Trimix blending is a different beast entirely. Helium changes everything — the physics, the equipment requirements, the stakes. This is the course that takes you from blending nitrox to blending the gas that gets divers safely to 70m and back.
If Gas Blender teaches you how to blend nitrox, Advanced Gas Blender teaches you how to blend trimix — and that's a genuinely different skill set. Helium is expensive, helium is hard to get hold of in some parts of the world, and a trimix blend for a 70-metre dive needs to be accurate. There's no room for "close enough" when someone's breathing hypoxic mix at depth.
This course covers the theory and practical skills behind blending helium-based gas mixes. That means understanding cascade systems, working out the maths for trimix blends (which is considerably more involved than the two-gas calculations for nitrox), managing multiple source gases, and doing it all while keeping contamination and waste to a minimum. Helium isn't cheap — you learn to blend efficiently, not just correctly.

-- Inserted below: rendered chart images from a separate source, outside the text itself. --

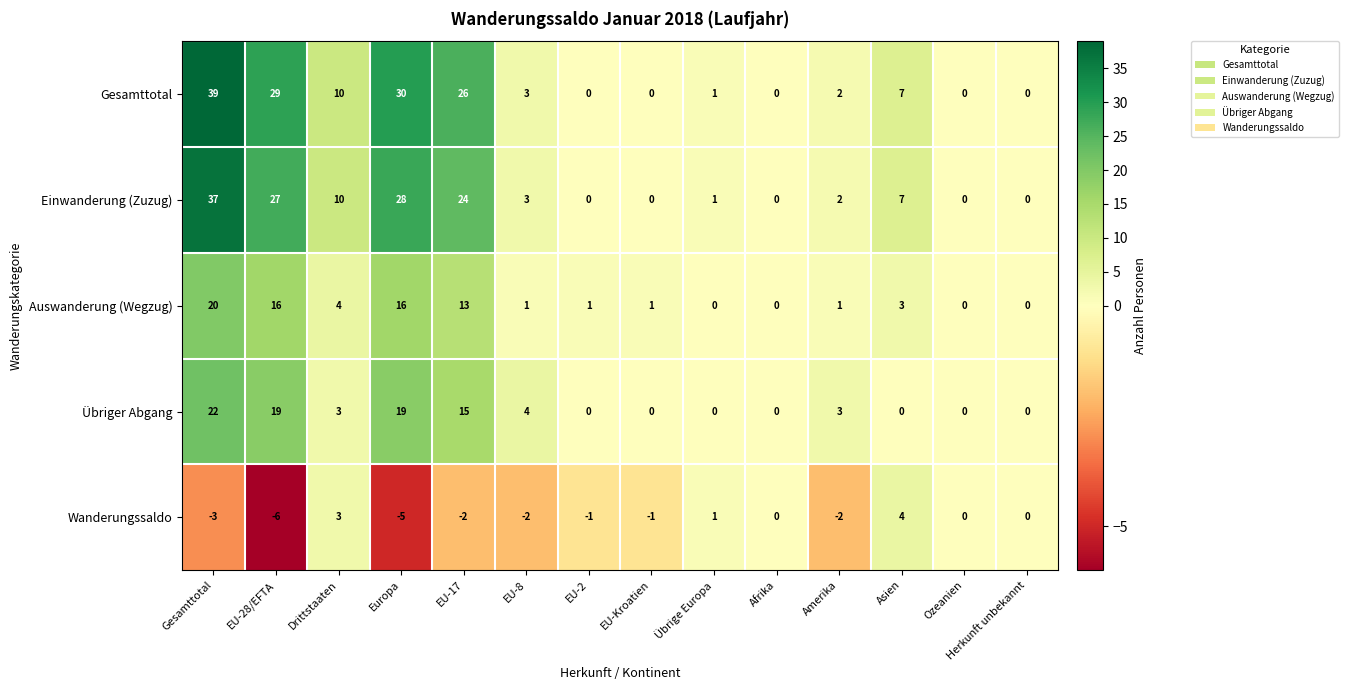

Which series changed the most between EU-28/EFTA and Ozeanien?

Gesamttotal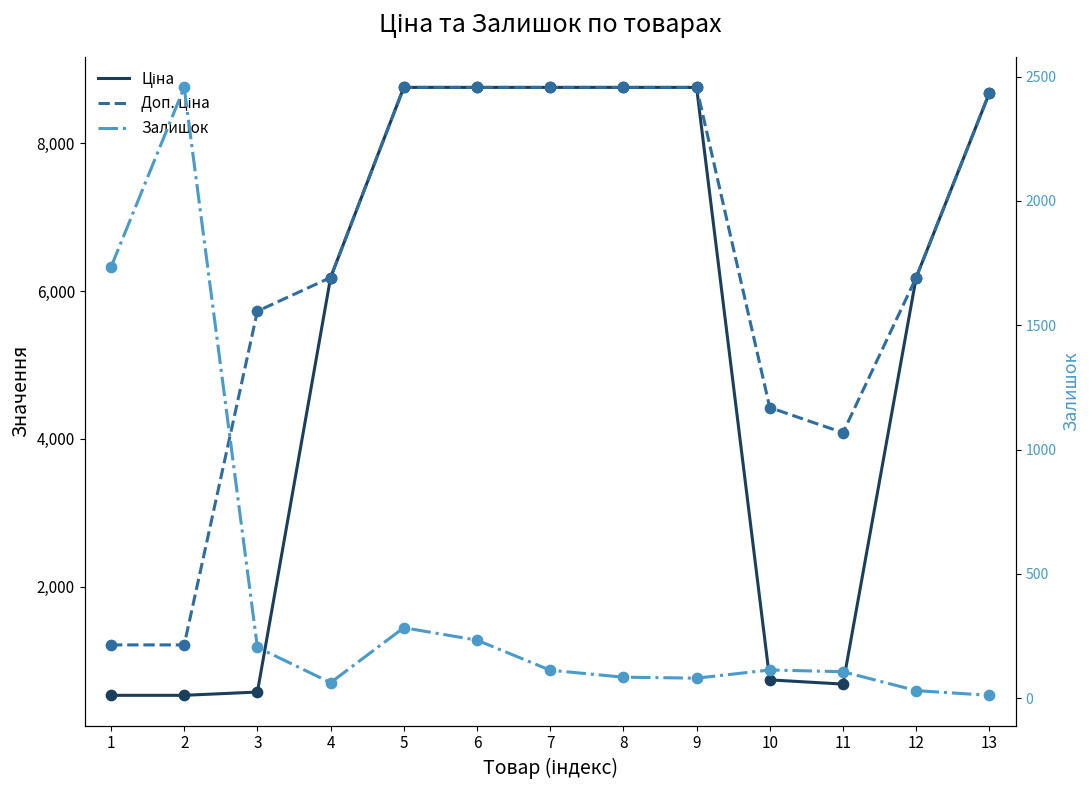

What is the total value across all series at 1?

3472.9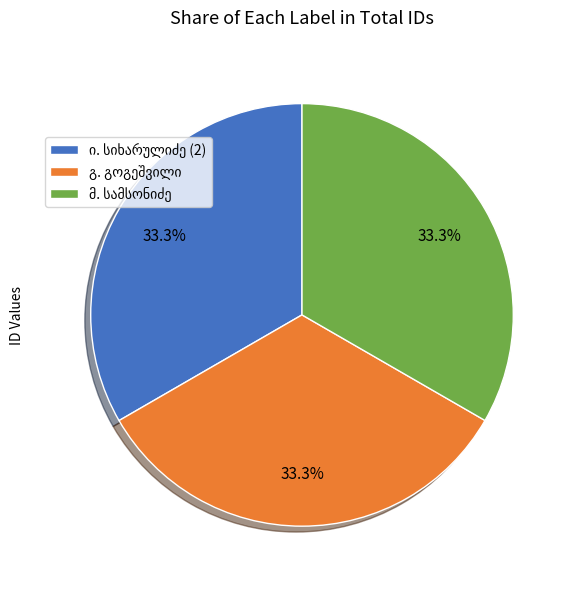

Is there a majority slice in this chart?

No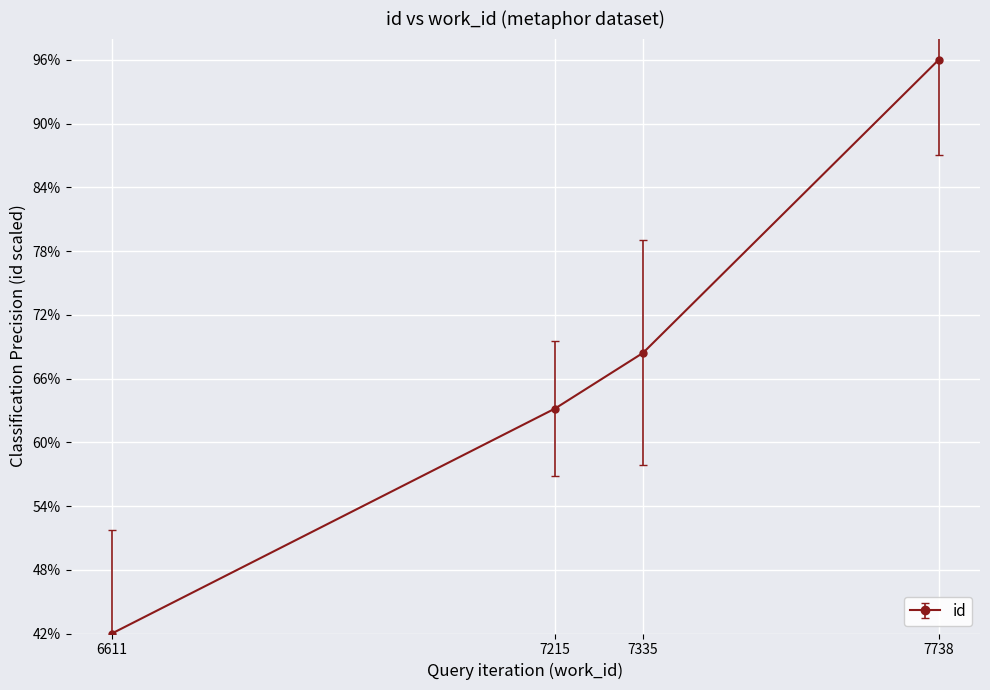

What is the value of the 1st point from the left?

0.4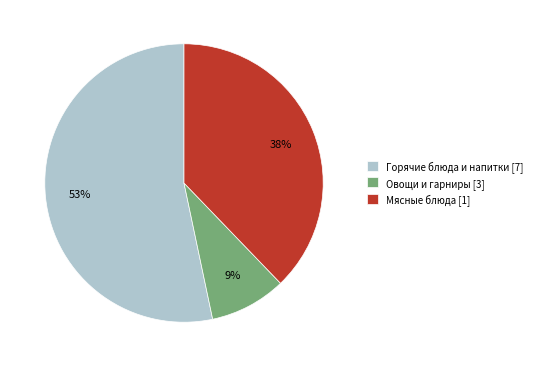

Is the sum of Овощи и гарниры [3] and Горячие блюда и напитки [7] greater than half?

Yes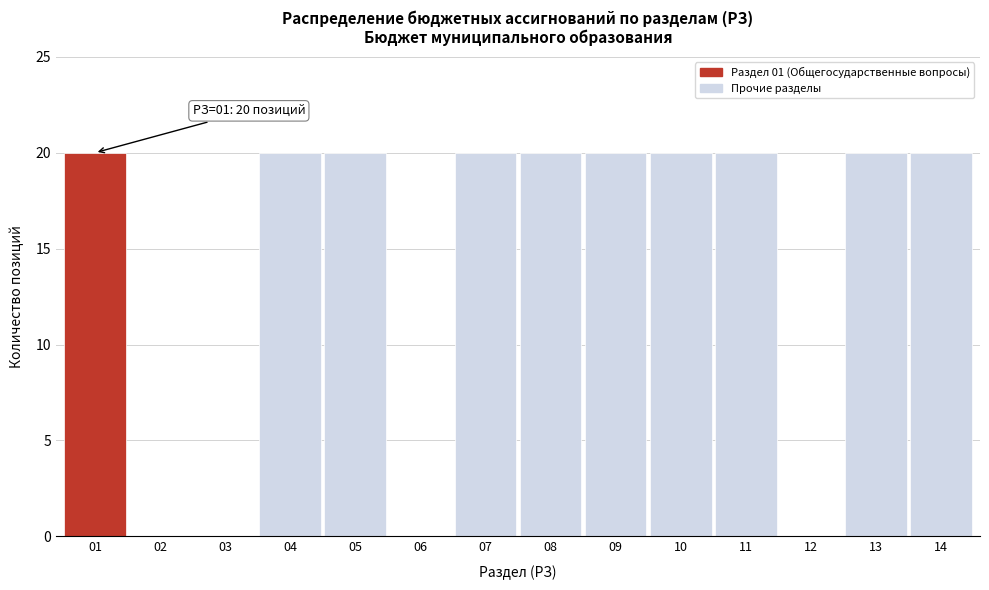

Reading left to right, transcribe all the data shown in this chart.

01=20	02=0	03=0	04=20	05=20	06=0	07=20	08=20	09=20	10=20	11=20	12=0	13=20	14=20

We'll also cover hypoxic mixes — blends with less than 18% oxygen that are unbreathable at the surface but essential for deeper technical dives. These mixes require a different mindset: you're blending something that will kill you if you breathe it in the wrong place, so the procedures and labelling become critical. This is precision work, and the course reflects that.
Malta's a good place to run this course because there are active technical divers here who actually use the stuff. You're not blending theoretical mixes — you're learning to make the gas that people are diving on real wrecks in real conditions. That context matters.
If you're planning on doing serious trimix diving — especially Advanced Trimix or hypoxic CCR — understanding how the gas is actually made gives you a level of confidence and knowledge that makes you a better, safer diver.
Advanced Gas Blender is the qualification to blend trimix and other helium-based mixes. Practically, it's the knowledge that means you can have an informed conversation about your gas, understand what you're actually breathing, and verify that what you've been handed is what you asked for. For anyone doing deep technical diving, that's not optional knowledge — it's foundational.